In the early years of electronic payments, full cardholder data (CHD) was often stored in the merchant system, whether this was for a one-time or recurring transactions. Merchants felt that it was necessary to have such data on hand to facilitate transactions, respond to cardholder disputes, run reports and similar functions. The challenge of course, was that the compromise of that CHD by hackers meant the merchant and the consumer faced a cascade of negative impacts – from financial fraud to identity theft. The introduction of the Payment Card Industry Data Security Standard, while a necessary step to protect everyone in the payments chain, added an additional layer of complexity to storing CHD.
In this context, TrustCommerce, with its focus on payment security, began to conceptualize a way in which all of these functions – payment transactions, chargebacks, reporting and other critical payment functions – could be facilitated for the merchant without exposing the valuable cardholder data to the risk of exposure by criminals. In 2001, TrustCommerce developed tokenization to protect this sensitive transaction data for a new client, Classmates.com.
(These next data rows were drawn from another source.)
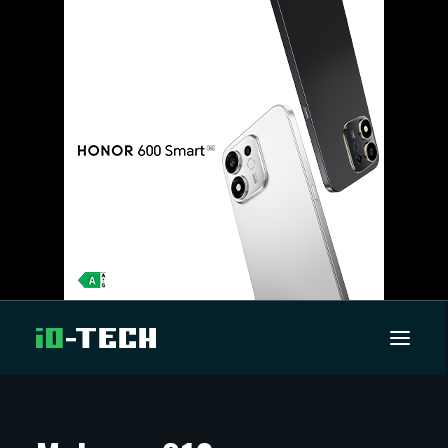
UUTISET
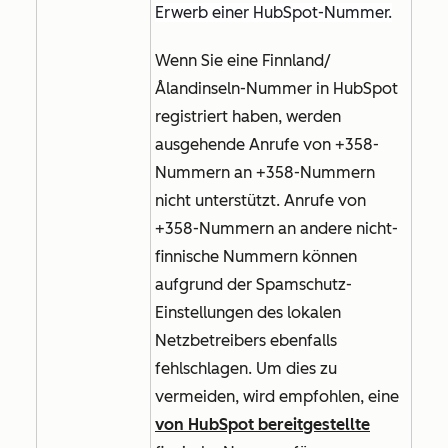
Erwerb einer HubSpot-Nummer.
Wenn Sie eine Finnland/
Ålandinseln-Nummer in HubSpot
registriert haben, werden
ausgehende Anrufe von +358-
Nummern an +358-Nummern
nicht unterstützt. Anrufe von
+358-Nummern an andere nicht-
finnische Nummern können
aufgrund der Spamschutz-
Einstellungen des lokalen
Netzbetreibers ebenfalls
fehlschlagen. Um dies zu
vermeiden, wird empfohlen, eine
von HubSpot bereitgestellte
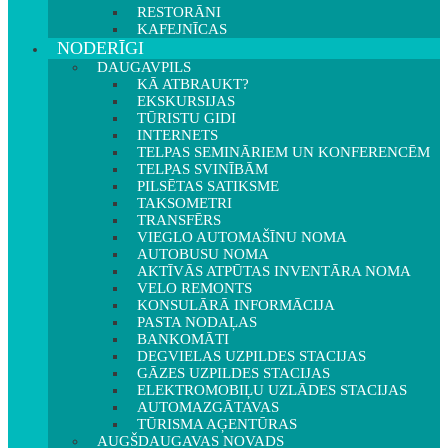
RESTORĀNI
KAFEJNĪCAS
NODERĪGI
DAUGAVPILS
KĀ ATBRAUKT?
EKSKURSIJAS
TŪRISTU GIDI
INTERNETS
TELPAS SEMINĀRIEM UN KONFERENCĒM
TELPAS SVINĪBĀM
PILSĒTAS SATIKSME
TAKSOMETRI
TRANSFĒRS
VIEGLO AUTOMAŠĪNU NOMA
AUTOBUSU NOMA
AKTĪVĀS ATPŪTAS INVENTĀRA NOMA
VELO REMONTS
KONSULĀRĀ INFORMĀCIJA
PASTA NODAĻAS
BANKOMĀTI
DEGVIELAS UZPILDES STACIJAS
GĀZES UZPILDES STACIJAS
ELEKTROMOBIĻU UZLĀDES STACIJAS
AUTOMAZGĀTAVAS
TŪRISMA AĢENTŪRAS
AUGŠDAUGAVAS NOVADS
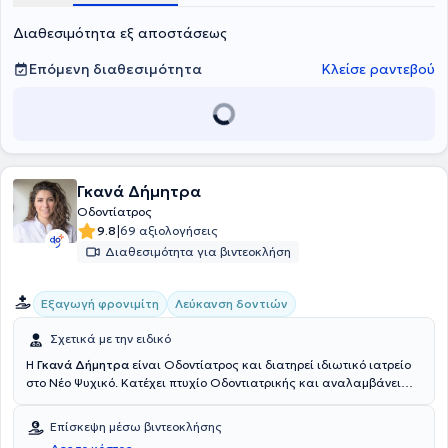
Διαθεσιμότητα εξ αποστάσεως
Επόμενη διαθεσιμότητα
Κλείσε ραντεβού
Γκανά Δήμητρα
Οδοντίατρος
|
9.8
69 αξιολογήσεις
Διαθεσιμότητα για βιντεοκλήση
Εξαγωγή φρονιμίτη
Λεύκανση δοντιών
Σχετικά με την ειδικό
Η
Γκανά Δήμητρα
είναι Οδοντίατρος και διατηρεί ιδιωτικό ιατρείο
στο Νέο Ψυχικό. Κατέχει πτυχίο Οδοντιατρικής και αναλαμβάνει
υπηρεσίες σχετικά με εμφυτεύματα, περιοδοντολογία, προσθετική,
επανορθωτική, αισθητική οδοντιατρική, λεύκανση, ορθοδοντική,
Επίσκεψη μέσω βιντεοκλήσης
παιδοδοντία και προληπτική οδοντιατρική. Ο χώρος του ιατρείου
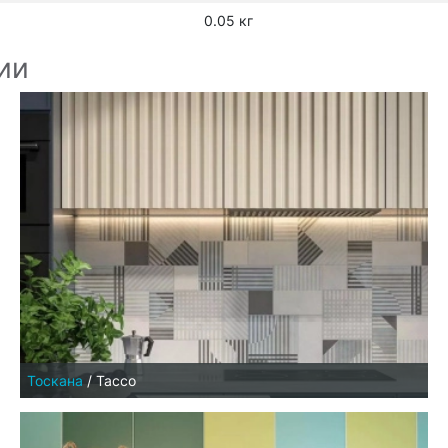
0.05 кг
ии
Тоскана
/
Тассо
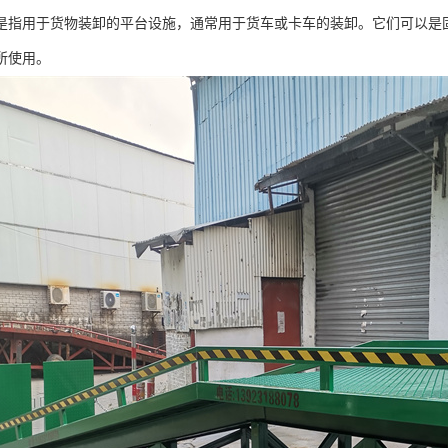
是指用于货物装卸的平台设施，通常用于货车或卡车的装卸。它们可以是
所使用。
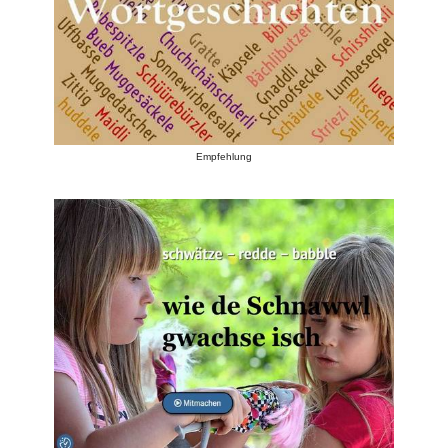
Empfehlung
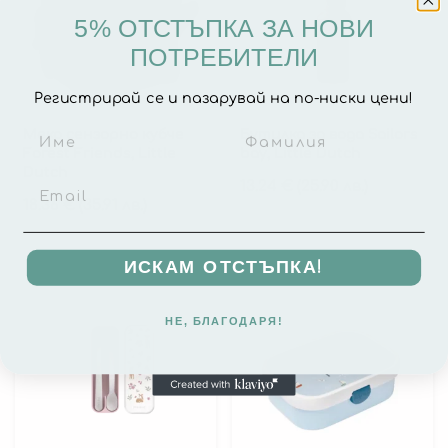
5% ОТСТЪПКА ЗА НОВИ
ПОТРЕБИТЕЛИ
Регистрирай се и пазарувай на по-ниски цени!
Меко сензорно кубче
Бутилка за вода Sailors
Forest Friends, Little
bay, Little Dutch
Dutch
13.24
€
(25.90 лв.)
18.36
€
(35.91 лв.)
ИСКАМ ОТСТЪПКА!
НЕ, БЛАГОДАРЯ!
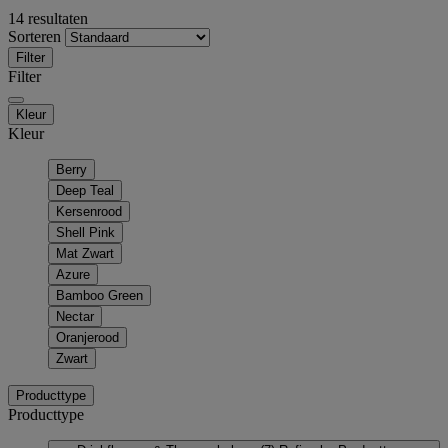
14 resultaten
Sorteren
Filter
Filter
Kleur
Kleur
Berry
Deep Teal
Kersenrood
Shell Pink
Mat Zwart
Azure
Bamboo Green
Nectar
Oranjerood
Zwart
Producttype
Producttype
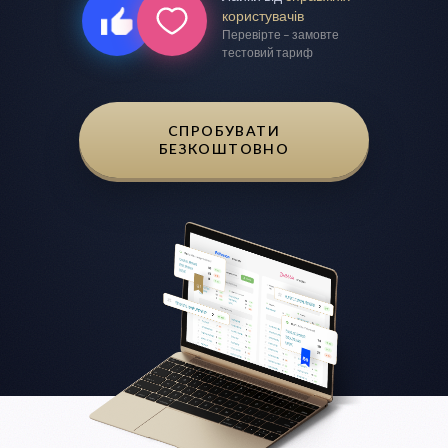
користувачів
Перевірте – замовте
тестовий тариф
СПРОБУВАТИ
БЕЗКОШТОВНО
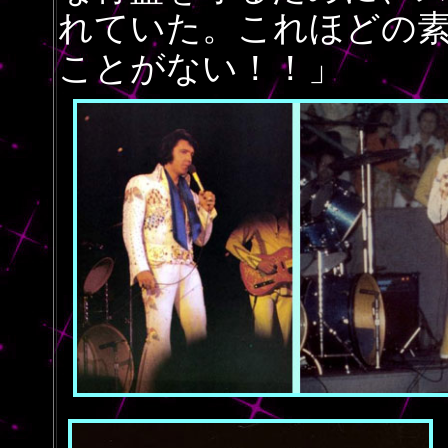
れていた。これほどの
ことがない！！」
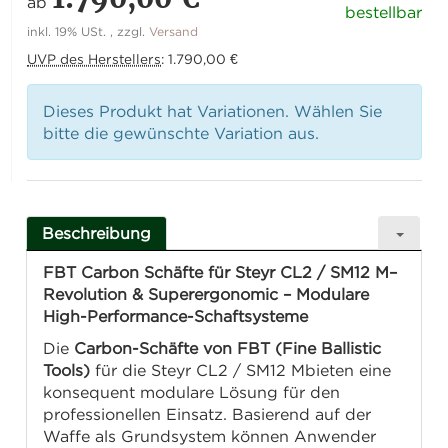
ab
bestellbar
inkl. 19% USt. , zzgl.
Versand
UVP des Herstellers
:
1.790,00 €
Dieses Produkt hat Variationen. Wählen Sie
bitte die gewünschte Variation aus.
Beschreibung
FBT Carbon Schäfte für Steyr CL2 / SM12 M–
Revolution & Superergonomic – Modulare
High-Performance-Schaftsysteme
Die
Carbon-Schäfte von FBT (Fine Ballistic
Tools)
für die Steyr CL2 / SM12 Mbieten eine
konsequent modulare Lösung für den
professionellen Einsatz. Basierend auf der
Waffe als Grundsystem können Anwender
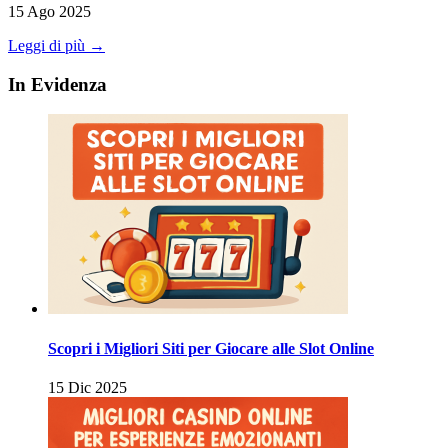
15 Ago 2025
Leggi di più →
In Evidenza
Scopri i Migliori Siti per Giocare alle Slot Online
15 Dic 2025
TrustCommerce developed a system, TC Citadel, where merchants could reference a unique account identifier, or token, and TrustCommerce would process the transaction on their behalf. The merchant never stored, processed, or transmitted cardholder data, using this token in its place. This secure billing application allowed them to safely and securely process recurring payments without the need to store cardholder payment information. They were able to exchange credit card numbers and ACH information for TrustCommerce-issued tokens, or Billing IDs.
“Classmates was the earliest subscription-based social networking site. In 2001 we were growing by tens of thousands of new registrants a day. We introduced auto-renewals but worried about the risks of the requirement to store credit card information beyond one-time use. The solution for us was the TC Citadel and tokenization which we achieved with TrustCommerce in 2001,” said Randy Conrads, Founder of Classmates.com.
A complement to encryption, tokenization replaces the Primary Account Number (PAN) with secure, randomly generated tokens. If intercepted, the data contains no cardholder information, rendering it useless to hackers. The Primary Account Number (PAN) cannot be retrieved even if the token and the systems it resides on are compromised nor can the token be reverse engineered to arrive at the PAN.
TrustCommerce provides tokens for both single-use and multi-use scenarios. For example, all transactions provide a unique ID that can be used for follow-up transactions such as settlement and refund requests.
TC Citadel tokenization has continued to mature and advance over the years. Fortune 100 companies, leading healthcare systems, and countless other businesses are using our tokenization solutions today.